Last week, Washington was abuzz with a remarkable act of three-way diplomacy. Upbeat Pakistani and Afghan delegations streamed in and out of government offices, enjoying the rare experience of being included in the United States' policymaking process.
Unfortunately, back in Pakistan, politics was taking a nasty turn, one that could be far more consequential than any of the meetings in Washington.
This time, it wasn't Islamist militants or al Qaeda stirring up trouble. Rather, Pakistan's government--elected in the wake of former President Pervez Musharraf's resignation--has gone to war with itself.
The country's Supreme Court is once again implicated in the action, having disqualified from office the leaders of Pakistan's main opposition party: former Prime Minister Nawaz Sharif and his brother, the sitting chief minister of Punjab.
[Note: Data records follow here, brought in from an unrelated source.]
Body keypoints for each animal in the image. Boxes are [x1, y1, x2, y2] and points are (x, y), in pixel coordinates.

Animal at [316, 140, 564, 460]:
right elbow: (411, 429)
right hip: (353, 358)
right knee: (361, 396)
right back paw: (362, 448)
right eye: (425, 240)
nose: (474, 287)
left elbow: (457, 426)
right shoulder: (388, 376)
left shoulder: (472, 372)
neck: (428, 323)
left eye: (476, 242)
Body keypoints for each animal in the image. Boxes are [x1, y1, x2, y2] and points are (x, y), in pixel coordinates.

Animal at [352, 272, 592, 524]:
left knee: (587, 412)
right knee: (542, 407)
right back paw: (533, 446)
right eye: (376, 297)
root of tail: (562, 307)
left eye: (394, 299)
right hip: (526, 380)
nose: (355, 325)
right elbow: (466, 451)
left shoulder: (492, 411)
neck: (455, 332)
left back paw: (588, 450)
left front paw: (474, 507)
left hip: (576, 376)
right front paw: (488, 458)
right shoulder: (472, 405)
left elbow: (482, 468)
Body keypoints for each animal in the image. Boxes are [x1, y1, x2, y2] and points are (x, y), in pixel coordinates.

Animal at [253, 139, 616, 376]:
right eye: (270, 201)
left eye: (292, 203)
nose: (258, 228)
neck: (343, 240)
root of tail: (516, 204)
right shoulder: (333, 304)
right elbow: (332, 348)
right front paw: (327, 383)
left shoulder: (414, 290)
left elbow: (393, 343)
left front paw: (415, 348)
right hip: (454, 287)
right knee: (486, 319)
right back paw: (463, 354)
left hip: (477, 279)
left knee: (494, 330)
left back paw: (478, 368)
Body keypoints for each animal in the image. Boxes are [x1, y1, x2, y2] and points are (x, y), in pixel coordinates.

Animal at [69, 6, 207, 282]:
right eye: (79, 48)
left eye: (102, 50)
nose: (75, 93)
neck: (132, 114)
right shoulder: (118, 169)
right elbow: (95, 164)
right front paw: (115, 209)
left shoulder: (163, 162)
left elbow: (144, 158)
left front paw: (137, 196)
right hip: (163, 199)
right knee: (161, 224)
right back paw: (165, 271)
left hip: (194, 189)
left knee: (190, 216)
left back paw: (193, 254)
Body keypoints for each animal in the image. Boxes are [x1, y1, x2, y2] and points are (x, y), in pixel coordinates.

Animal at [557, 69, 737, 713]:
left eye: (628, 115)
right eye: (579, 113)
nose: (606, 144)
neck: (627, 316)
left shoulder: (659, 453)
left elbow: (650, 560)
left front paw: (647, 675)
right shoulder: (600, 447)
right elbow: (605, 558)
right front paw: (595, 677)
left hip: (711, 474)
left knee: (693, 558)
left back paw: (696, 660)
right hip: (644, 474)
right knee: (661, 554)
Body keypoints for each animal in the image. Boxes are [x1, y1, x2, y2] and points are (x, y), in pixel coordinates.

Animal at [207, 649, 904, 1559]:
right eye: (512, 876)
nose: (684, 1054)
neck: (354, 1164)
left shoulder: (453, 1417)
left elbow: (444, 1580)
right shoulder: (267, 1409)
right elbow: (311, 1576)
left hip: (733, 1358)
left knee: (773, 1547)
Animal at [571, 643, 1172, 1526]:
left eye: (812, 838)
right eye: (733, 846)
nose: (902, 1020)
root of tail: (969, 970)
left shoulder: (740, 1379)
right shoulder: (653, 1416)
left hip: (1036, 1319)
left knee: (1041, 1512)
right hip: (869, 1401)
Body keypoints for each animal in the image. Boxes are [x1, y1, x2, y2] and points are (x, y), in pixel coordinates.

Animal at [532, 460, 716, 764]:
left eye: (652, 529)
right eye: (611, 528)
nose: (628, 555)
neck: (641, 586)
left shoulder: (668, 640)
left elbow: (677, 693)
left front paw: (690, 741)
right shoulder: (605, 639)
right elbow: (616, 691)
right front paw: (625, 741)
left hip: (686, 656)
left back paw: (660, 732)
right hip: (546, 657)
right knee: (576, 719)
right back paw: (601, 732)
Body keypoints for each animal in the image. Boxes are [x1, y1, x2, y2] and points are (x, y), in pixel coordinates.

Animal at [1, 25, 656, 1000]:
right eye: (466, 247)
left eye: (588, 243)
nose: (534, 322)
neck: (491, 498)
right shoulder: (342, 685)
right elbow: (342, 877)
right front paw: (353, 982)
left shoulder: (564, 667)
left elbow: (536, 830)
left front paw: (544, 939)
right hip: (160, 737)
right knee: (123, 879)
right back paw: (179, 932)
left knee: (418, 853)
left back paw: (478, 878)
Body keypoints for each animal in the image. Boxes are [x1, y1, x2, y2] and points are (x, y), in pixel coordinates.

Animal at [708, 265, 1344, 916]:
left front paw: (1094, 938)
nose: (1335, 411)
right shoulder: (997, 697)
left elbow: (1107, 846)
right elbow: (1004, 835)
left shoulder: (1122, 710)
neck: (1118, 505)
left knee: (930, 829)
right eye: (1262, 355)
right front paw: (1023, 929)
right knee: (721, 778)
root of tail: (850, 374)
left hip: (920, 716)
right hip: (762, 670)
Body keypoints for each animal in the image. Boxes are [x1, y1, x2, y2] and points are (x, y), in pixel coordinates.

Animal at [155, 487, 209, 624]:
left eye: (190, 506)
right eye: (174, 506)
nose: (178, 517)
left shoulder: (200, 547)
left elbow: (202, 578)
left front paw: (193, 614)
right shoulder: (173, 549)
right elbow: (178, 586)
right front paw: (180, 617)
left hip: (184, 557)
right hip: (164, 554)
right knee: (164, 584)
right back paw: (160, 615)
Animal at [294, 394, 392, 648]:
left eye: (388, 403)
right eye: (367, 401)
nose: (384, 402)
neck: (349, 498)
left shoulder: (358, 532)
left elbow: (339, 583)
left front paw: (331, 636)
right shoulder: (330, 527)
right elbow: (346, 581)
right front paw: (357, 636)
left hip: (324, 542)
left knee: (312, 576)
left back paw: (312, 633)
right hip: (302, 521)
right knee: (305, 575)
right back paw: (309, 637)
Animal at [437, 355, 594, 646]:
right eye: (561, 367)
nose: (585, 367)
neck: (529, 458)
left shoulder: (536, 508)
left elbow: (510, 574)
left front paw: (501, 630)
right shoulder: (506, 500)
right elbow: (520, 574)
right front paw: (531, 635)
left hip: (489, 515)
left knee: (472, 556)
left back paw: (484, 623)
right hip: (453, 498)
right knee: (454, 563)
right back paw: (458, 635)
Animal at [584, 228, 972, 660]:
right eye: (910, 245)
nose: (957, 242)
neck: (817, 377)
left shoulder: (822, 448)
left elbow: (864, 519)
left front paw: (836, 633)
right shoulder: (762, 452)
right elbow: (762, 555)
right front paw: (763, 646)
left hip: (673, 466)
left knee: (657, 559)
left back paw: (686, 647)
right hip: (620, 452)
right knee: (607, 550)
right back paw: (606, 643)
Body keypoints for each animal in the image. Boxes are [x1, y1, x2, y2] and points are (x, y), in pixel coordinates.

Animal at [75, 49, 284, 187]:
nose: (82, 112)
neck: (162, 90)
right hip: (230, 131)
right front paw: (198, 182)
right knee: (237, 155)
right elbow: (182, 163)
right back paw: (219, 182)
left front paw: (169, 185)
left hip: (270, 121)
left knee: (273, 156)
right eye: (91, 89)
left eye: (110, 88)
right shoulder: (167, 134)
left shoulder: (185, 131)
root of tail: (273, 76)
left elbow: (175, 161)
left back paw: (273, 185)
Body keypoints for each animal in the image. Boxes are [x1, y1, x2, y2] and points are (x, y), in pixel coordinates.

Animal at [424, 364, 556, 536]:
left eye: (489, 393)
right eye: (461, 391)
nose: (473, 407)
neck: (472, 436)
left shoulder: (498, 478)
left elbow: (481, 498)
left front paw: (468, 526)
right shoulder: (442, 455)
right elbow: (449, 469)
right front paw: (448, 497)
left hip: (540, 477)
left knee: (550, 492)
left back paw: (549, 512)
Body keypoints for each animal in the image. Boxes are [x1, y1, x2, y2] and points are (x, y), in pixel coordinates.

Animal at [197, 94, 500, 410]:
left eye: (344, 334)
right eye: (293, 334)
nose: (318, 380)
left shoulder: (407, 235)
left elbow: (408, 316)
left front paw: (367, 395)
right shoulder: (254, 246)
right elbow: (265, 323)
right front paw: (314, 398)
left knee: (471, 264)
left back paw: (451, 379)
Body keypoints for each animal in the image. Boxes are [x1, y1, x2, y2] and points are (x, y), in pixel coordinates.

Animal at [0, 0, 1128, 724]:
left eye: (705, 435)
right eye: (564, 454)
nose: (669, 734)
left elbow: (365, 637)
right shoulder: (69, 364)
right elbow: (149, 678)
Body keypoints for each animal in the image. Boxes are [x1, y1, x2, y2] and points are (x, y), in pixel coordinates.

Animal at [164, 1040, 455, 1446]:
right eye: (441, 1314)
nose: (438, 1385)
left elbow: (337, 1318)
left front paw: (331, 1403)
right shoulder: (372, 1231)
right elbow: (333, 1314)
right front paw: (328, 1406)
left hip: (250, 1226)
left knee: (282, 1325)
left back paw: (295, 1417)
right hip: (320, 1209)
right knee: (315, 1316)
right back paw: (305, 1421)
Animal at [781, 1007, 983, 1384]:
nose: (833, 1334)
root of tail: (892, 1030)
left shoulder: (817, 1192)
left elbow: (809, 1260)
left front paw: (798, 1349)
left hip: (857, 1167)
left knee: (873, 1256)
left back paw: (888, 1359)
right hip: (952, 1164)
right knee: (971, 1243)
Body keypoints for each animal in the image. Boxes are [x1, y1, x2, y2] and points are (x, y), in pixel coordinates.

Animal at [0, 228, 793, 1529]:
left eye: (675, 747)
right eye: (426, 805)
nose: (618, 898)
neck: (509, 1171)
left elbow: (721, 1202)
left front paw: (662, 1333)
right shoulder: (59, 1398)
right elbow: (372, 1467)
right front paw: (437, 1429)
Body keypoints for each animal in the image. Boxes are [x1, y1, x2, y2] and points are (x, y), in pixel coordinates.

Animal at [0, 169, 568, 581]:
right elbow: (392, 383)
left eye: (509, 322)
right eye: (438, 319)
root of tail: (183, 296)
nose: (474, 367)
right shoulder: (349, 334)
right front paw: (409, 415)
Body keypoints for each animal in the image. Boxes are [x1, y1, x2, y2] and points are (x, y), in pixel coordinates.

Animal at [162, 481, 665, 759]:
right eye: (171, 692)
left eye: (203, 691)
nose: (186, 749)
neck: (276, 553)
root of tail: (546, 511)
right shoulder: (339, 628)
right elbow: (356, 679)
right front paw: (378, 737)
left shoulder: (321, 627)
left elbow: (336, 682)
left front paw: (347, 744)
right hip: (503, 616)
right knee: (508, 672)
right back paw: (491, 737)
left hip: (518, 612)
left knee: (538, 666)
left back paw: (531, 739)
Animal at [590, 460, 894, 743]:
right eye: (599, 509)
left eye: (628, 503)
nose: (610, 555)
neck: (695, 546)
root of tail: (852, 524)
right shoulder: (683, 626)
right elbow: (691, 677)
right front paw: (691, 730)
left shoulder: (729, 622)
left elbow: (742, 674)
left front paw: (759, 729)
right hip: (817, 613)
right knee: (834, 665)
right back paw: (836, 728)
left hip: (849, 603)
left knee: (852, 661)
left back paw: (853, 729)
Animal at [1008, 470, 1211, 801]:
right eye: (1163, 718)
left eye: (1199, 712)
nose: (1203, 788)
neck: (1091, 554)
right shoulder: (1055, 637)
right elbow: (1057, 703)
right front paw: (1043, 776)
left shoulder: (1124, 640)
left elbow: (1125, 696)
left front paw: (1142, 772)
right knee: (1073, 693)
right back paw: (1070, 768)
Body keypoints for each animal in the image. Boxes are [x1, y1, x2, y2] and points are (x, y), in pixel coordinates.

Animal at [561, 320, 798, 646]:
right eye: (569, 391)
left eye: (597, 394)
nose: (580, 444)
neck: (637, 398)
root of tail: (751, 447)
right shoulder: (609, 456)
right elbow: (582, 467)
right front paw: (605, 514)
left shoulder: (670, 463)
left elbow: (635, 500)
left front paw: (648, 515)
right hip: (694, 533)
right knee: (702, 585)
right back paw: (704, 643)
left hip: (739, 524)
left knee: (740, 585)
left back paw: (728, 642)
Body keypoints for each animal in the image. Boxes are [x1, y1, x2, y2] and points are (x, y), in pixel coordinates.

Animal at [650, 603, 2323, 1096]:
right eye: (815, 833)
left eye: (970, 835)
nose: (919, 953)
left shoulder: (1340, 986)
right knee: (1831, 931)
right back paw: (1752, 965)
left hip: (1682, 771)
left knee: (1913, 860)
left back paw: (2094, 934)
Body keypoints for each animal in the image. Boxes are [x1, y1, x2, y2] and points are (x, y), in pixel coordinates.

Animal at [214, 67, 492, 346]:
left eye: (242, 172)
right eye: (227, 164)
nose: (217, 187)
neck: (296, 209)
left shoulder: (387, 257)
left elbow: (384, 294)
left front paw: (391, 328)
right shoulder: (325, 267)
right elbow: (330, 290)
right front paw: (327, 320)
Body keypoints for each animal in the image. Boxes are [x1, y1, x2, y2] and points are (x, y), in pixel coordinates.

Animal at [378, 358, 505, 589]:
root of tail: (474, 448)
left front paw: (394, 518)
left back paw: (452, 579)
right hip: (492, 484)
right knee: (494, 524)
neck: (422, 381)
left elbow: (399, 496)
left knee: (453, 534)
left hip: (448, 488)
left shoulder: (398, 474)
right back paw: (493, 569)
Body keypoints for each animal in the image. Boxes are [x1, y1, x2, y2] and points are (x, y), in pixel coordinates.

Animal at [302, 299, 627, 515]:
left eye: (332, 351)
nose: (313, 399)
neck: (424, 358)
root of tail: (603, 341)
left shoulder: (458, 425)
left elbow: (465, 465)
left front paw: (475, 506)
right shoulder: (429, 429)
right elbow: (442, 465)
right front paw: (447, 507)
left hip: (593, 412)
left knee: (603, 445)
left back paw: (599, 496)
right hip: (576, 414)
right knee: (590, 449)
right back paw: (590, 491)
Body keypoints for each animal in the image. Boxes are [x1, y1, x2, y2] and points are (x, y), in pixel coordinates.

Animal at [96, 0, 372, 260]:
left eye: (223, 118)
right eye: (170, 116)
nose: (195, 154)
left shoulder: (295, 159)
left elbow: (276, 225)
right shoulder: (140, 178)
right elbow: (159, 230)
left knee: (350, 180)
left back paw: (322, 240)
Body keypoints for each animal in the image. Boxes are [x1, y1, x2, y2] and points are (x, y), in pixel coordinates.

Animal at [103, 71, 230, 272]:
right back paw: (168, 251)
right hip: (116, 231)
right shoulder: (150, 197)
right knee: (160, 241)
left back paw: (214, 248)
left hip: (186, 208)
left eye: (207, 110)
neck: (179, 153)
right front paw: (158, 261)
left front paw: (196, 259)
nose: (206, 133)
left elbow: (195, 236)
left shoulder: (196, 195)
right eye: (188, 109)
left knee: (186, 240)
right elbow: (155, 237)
Soon after the court's decision, President Asif Ali Zardari imposed governor's rule, effectively placing his own man in charge of his country's most populous and politically dominant province.
In response, the Sharif brothers accused Zardari of manipulating the court and have vowed to take their case to the streets. This is no idle threat. According to public opinion surveys, Sharif is now Pakistan's most popular politician. His party, the Pakistan Muslim League (N), might well succeed in mobilizing violent street rallies that would test the capacity of state security and could even deliver a deathblow to the coalition government in Islamabad.
In short, Pakistan's major political leaders are now in a no-holds-barred contest for political power.